## TEXTO DE ORIGEN
┄┄┄┄┄┄┄┄┄┄

Friedkin demostró que no tenía miedo a nada y que, de nuevo, le daba un aire de
atornillamiento al comportamiento humano a través de la figura de ese policía
heterosexual que se interna en ambientes que le resultan totalmente ajenos para
acabar, finalmente, adaptándose.
Intenta probar de nuevo
suerte en la alta comedia con El contrato
del siglo, asegurándose la taquilla con una cabecera de cartel compuesta
por Chevy Chase, por entonces muy de moda, Gregory Hines y Sigourney Weaver. La
película es sosa, sin gracia, sin pulso, sin firmeza, sin risa y sin sentido.
Friedkin vuelve a estrellarse y comienza a ser un nombre maldito para los
productores. Se refugia durante unos años en la televisión, pero cuando vuelve,
lo hace con fuerza con un título ciertamente espectacular que demostraba que
seguía en plena forma. Vivir y morir en
Los Ángeles se halla en la estela de French
Connection con una serie de personajes que tienen una imagen buena y un
doblez no tan recomendable. La corrupción planea sobre la ciudad y, además,
cualquier día un disparo puede acabar con todo. Friedkin nos descubre actores
de nueva hornada como William Petersen y, sobre todo, ese antológico malvado
que crea Willem Dafoe en su primer papel importante.
A continuación, realiza
una película que fue masacrada por la crítica y que, sin embargo, si la
situamos convenientemente dentro de la estética trasnochada de los ochenta, no
resulta tan deleznable. Desbocado
trata sobre un fiscal que se emplea a fondo para conseguir la pena de muerte
para un asesino sin escrúpulos y éste se fuga de la prisión. Con Michael Biehn
como protagonista antes de de dar el salto con Terminator, la película es mejor de lo que parece y también plantea
serios conflictos morales y éticos de difícil resolución en ese bosque de
sentimientos contradictorios que es cualquier hombre.

┄┄┄┄┄┄┄┄┄┄

## QUÉ DEBES HACER
Según el texto sobre el cine de Friedkin, ¿en qué película interpretó Willem Dafoe su primer papel importante? Los registros proceden de una fuente distinta a la del texto.

## MATERIAL MOSTRADO
┄┄┄┄┄┄┄┄┄┄

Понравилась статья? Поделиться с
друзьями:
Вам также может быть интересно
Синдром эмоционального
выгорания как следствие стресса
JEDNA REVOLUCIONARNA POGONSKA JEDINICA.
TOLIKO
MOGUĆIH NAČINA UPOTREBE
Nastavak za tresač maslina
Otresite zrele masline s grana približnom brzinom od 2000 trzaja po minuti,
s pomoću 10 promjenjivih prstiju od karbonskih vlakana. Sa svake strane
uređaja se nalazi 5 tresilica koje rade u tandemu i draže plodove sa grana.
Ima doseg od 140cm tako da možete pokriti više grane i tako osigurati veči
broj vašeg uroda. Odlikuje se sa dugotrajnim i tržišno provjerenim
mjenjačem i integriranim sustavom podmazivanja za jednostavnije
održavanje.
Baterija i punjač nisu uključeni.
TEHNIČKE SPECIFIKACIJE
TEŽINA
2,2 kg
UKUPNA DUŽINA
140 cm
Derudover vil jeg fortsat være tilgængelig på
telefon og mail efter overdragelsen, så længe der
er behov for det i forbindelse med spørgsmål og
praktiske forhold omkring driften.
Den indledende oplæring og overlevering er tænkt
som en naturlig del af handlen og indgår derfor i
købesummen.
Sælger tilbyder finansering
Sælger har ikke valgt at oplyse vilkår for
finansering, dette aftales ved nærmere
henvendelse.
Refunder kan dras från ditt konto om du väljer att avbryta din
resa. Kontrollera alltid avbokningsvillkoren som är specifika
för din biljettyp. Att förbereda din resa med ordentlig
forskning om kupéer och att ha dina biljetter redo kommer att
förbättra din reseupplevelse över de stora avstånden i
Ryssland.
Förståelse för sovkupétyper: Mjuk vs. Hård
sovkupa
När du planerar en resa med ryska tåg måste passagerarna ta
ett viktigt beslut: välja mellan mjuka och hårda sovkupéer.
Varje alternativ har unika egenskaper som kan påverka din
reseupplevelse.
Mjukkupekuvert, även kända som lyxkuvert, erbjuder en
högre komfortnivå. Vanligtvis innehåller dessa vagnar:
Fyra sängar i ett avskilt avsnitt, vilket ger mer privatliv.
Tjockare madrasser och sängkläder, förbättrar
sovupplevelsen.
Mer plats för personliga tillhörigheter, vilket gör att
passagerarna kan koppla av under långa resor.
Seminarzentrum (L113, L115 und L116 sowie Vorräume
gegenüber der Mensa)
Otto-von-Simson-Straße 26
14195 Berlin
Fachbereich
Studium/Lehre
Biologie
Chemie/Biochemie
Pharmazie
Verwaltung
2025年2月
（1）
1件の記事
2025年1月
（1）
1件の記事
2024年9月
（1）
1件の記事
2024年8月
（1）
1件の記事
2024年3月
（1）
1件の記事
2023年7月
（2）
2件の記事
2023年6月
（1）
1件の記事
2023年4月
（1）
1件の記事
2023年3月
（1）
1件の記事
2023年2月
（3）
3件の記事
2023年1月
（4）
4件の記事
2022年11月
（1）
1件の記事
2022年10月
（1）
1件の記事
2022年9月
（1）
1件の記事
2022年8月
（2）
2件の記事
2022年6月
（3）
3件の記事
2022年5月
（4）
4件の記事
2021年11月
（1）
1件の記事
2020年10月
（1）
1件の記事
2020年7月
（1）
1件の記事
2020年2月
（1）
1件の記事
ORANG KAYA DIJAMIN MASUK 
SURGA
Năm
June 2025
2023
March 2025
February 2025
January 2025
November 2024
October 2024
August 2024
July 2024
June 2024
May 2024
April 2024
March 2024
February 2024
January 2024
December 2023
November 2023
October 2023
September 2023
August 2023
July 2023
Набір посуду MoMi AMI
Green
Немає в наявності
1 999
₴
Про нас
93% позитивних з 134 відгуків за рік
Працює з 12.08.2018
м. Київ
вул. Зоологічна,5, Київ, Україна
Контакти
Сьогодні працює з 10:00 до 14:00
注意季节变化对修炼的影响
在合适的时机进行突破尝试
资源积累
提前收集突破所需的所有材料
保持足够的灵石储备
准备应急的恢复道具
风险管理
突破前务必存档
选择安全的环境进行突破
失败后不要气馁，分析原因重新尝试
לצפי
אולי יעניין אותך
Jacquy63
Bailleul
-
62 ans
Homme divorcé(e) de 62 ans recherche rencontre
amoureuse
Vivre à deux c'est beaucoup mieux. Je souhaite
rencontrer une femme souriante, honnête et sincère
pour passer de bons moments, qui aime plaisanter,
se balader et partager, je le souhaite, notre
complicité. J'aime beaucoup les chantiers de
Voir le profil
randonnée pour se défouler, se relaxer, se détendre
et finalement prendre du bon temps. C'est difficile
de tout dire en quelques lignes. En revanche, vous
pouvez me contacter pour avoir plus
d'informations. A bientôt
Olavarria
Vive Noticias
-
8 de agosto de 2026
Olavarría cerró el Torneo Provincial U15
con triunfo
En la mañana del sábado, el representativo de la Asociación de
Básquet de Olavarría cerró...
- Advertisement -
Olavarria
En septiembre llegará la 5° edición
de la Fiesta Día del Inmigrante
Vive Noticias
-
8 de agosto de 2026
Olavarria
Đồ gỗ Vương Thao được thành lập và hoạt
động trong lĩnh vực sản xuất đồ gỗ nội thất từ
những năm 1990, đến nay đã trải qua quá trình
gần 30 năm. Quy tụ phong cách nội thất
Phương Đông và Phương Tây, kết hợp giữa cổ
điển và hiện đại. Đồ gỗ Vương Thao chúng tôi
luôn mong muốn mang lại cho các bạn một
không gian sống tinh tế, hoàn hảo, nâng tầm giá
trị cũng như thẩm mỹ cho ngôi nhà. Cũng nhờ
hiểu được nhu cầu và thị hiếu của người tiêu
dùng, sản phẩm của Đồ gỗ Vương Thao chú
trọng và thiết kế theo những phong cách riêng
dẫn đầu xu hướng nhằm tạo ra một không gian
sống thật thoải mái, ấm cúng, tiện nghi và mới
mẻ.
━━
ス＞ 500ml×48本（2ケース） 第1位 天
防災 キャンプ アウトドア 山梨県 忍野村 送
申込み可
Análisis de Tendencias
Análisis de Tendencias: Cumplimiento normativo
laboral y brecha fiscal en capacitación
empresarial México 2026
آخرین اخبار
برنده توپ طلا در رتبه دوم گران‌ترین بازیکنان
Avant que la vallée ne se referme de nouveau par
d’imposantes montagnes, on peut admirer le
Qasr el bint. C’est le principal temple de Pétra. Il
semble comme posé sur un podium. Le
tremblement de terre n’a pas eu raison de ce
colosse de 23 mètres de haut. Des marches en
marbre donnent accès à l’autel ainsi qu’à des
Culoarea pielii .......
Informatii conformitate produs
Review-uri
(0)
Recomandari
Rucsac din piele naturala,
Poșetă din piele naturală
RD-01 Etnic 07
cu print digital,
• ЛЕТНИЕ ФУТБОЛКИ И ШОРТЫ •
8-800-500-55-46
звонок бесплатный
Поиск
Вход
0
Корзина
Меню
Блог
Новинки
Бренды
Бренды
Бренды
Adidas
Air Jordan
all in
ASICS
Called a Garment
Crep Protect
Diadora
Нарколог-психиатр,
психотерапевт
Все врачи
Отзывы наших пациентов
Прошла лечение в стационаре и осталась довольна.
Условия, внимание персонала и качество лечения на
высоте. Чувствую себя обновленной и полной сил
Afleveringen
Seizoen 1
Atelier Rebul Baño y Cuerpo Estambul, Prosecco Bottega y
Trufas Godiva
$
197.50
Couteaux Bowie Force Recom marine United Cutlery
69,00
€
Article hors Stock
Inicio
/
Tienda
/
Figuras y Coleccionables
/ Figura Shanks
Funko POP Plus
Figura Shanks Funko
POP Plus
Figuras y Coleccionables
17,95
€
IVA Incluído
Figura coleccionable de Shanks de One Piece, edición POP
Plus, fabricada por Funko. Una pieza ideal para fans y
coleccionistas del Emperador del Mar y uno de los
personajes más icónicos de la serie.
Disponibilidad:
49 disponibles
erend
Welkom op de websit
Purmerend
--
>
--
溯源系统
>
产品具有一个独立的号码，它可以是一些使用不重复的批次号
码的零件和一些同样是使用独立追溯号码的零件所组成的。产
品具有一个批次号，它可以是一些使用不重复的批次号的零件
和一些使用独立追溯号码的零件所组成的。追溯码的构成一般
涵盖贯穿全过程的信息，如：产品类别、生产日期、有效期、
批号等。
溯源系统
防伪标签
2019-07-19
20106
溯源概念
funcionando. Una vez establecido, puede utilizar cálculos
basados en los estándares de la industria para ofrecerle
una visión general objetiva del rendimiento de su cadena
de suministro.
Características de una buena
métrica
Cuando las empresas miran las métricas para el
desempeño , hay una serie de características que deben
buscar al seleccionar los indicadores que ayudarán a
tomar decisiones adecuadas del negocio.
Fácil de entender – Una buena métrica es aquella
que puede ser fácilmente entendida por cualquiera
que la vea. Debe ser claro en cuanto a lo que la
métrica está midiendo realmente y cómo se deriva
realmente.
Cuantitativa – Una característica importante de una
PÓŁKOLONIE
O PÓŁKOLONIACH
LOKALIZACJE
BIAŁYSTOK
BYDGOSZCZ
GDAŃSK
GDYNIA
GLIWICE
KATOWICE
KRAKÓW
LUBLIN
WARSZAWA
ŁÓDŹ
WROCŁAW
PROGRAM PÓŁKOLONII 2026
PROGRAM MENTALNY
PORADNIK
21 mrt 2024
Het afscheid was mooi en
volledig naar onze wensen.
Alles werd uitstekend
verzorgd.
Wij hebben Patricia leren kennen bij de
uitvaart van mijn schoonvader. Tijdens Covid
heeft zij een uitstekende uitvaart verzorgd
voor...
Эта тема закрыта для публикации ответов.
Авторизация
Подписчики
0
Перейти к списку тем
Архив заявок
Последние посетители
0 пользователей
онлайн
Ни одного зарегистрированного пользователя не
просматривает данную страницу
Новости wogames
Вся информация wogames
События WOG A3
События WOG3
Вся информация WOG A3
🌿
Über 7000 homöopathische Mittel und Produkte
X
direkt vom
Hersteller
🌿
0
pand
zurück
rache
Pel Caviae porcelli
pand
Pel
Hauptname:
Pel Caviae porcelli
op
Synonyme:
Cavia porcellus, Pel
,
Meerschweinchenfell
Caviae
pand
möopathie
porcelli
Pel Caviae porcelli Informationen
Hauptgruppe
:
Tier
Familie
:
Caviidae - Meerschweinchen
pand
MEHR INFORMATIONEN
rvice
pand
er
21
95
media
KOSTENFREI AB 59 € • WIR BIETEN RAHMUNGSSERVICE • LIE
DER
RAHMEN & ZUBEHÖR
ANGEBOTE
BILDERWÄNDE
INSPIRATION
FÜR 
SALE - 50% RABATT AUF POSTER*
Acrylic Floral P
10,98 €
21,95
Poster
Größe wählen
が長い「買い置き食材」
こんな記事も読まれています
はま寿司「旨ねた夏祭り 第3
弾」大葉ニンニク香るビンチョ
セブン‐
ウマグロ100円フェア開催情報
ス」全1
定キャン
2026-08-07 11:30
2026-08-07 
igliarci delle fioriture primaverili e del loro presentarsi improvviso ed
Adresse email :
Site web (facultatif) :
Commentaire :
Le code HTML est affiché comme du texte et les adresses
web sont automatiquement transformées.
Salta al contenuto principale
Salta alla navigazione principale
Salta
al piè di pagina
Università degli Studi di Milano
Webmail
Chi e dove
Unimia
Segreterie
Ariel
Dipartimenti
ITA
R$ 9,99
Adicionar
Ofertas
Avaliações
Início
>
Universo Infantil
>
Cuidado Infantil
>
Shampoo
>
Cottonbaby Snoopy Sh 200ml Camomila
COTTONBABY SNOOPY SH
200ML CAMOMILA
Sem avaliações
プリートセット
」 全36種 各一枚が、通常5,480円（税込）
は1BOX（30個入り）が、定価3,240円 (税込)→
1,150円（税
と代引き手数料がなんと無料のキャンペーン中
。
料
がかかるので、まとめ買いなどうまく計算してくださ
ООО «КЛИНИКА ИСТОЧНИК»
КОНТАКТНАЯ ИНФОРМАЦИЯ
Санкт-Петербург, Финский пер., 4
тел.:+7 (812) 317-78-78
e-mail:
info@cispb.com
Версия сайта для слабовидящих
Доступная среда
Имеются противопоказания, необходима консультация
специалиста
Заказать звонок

┄┄┄┄┄┄┄┄┄┄

## EJERCICIO RESUELTO
En Vivir y morir en Los Ángeles.